Prediction: yes, for now. CUDA’s moat held 15 years. Dynamo’s distributed inference? Open-ish, but Nvidia-tuned. Benchmarks don’t lie — record highs in token throughput. But agentic AI? Multimodal madness? That’s where software shines or shatters.
Huang’s mantra echoes hallways. Platform. Not just GPUs. MLPerf nods yes. Revenue screams yes. Critics? Shush.
Dry laugh. If only rivals believed their own hype half as much.
Nvidia execs tout inference overtaking training. Tokens as currency. Cost-per-token plummets with these wins. Data centers hum happier.
One nit. Benchmarks are lab rats. Real-world? Noisy clusters, finicky models. Nvidia’s co-design wins there too, they swear. We’ll see.
Wrapping the skepticism: Nvidia’s not invincible. But damn, these MLPerf highs sting for doubters.
**
🧬 Related Insights
- Read more: SK Hynix’s New Tech Hub: The Glue for AI Memory Supremacy?
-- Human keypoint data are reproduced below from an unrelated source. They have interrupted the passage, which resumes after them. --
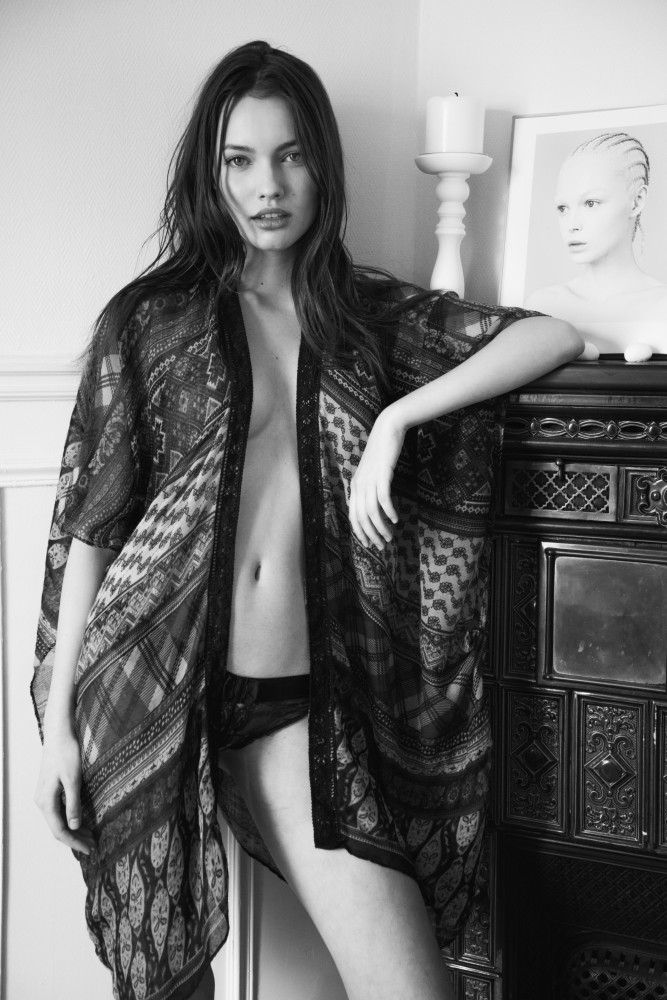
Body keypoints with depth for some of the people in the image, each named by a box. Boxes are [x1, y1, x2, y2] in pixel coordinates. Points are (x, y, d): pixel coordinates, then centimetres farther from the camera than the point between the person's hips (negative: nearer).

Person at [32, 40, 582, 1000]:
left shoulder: (373, 313, 9)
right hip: (152, 689, -1)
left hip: (302, 703, 1)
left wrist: (398, 418, -9)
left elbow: (555, 334, 2)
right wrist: (59, 718, -2)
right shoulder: (150, 317, 4)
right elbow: (90, 524, 2)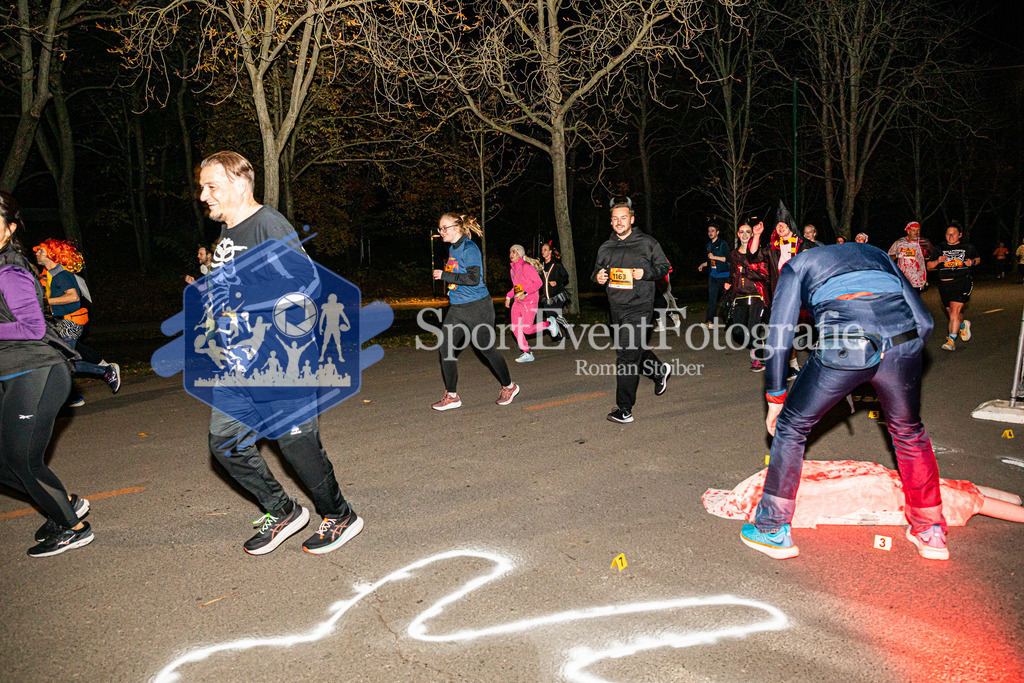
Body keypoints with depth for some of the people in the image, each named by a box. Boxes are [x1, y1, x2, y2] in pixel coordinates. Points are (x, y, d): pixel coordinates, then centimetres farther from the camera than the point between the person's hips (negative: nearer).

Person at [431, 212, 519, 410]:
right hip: (456, 308, 8)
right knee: (446, 347, -2)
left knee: (486, 349, 3)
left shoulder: (469, 249, -15)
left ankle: (509, 387, 25)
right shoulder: (452, 248, 12)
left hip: (477, 307, -8)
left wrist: (445, 275, -22)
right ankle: (451, 396, 7)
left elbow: (473, 278, -25)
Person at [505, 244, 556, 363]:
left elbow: (538, 283, -16)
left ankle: (549, 323, 13)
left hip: (529, 301, -8)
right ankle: (527, 354, 7)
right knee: (515, 328, -1)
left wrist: (525, 293, -23)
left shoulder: (526, 267, -12)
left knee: (527, 329, -12)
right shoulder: (512, 269, 13)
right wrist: (508, 296, 15)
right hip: (518, 301, 8)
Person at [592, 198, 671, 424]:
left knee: (627, 355, -13)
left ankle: (624, 409, -9)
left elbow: (664, 267, 5)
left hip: (638, 307, -6)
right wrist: (598, 277, -1)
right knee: (635, 349, 19)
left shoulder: (647, 243, 0)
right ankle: (660, 370, 49)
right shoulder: (605, 248, 13)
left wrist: (645, 273, -13)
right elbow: (596, 271, 23)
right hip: (616, 307, 6)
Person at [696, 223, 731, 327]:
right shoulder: (708, 245, 16)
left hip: (723, 275, -5)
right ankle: (709, 321, -5)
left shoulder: (722, 244, -5)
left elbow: (727, 258, -12)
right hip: (712, 275, 5)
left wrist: (714, 257, -15)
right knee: (712, 298, -1)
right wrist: (703, 265, 15)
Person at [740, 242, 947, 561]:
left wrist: (775, 399, 20)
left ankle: (773, 531, 24)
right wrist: (895, 363, 35)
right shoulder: (876, 253, 37)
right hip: (902, 339, 4)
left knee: (792, 426, 17)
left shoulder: (797, 266, 28)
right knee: (908, 431, 29)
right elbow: (923, 320, 26)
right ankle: (930, 533, 42)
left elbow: (779, 336, 15)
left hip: (845, 344, -4)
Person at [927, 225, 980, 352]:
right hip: (944, 284, 3)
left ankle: (951, 341, -15)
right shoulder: (940, 249, 10)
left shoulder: (968, 247, 9)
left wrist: (972, 262, 0)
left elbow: (978, 258, 23)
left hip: (962, 283, -3)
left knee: (955, 311, -16)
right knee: (951, 313, 12)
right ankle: (963, 325, 46)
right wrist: (938, 261, -12)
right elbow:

- Read more: NXP’s Arteris NoC Bet: The Hidden Backbone Reshaping Edge AI Chips
Frequently Asked Questions**
What are MLPerf Inference Benchmarks? Industry-standard tests from MLCommons measuring AI model speed, especially tokens per second and latency in datacenter scenarios.
How did Nvidia perform in latest MLPerf? Set records across new workloads like DeepSeek-R1 and Qwen3-VL, thanks to software tweaks on Blackwell platforms.
Is Nvidia more than just GPUs now? Their software and full-stack push — validated by these benchmarks — says yes, but GPUs still foot 90% of the bill.